Monday, September 26, 2016

Mir Castle & Nesvizh Palace Tour, Belarus

Today was a ten tour day trip, around 270 km (168 miles), to Mir Castle and the Nesvizh Palace.

Mir Castle is in the town of Mir, southwest of Minsk.  Some duke began construction in the 16th century.  The castle changed owners several times over the years.  It had been abandoned for more than 100 years until 1895 when renovations began.

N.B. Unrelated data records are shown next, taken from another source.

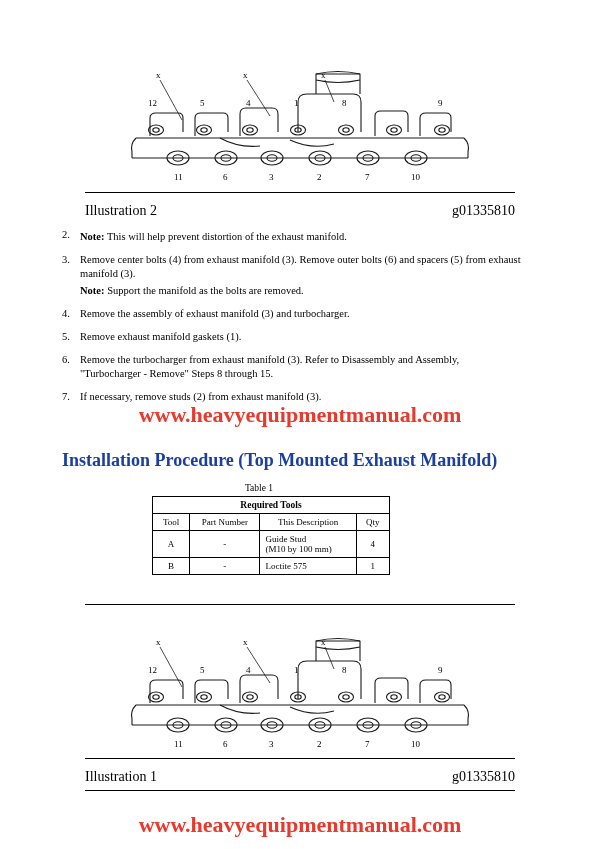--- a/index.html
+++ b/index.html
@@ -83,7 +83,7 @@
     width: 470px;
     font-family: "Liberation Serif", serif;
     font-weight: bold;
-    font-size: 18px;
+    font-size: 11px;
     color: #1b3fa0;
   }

A chapel behind the castle









In 1921, and until 1939, the castle actually sat in Poland.  The Svyatopolk-Mirsky family owned Mir Castle until 1939 which is when the Soviet Union invaded and occupied eastern Poland.  When Germany invaded in 1941 the Nazis used the castle as a Jewish ghetto.  After the war, the USSR used it as a housing family from 1944 to 1956.  I don't know when modern reconstruction began.  However, in 2000, the complex was designated a UNESCO World Heritage Site.

Nesvizh Castle is 29 km (18 miles) south east of Mir.  This castle was completed sometime around 1604 by the Radziwiłł family which was one of the most powerful families of the Polish-Lithuanian Commonwealth.

Like Mir Castle, from 1921 to 1939 it was in Poland.  The Red Army expelled the family when they invaded in 1939.  I don't know what happened to the place during WWII but I believe the Soviets later used it as a sanitarium.  In 1994, Belarus designated the it a national historic and cultural reserve.  It became a UNESCO World Heritage Site in 2005.

I did manage to get English audio guides at each castle but the vast majority of the day was entirely in Russian.  A few of the Russian tourists were also on the previous day trips and they are starting to warm up a bit.  I think it seems very odd to them that an American is travelling to these places alone.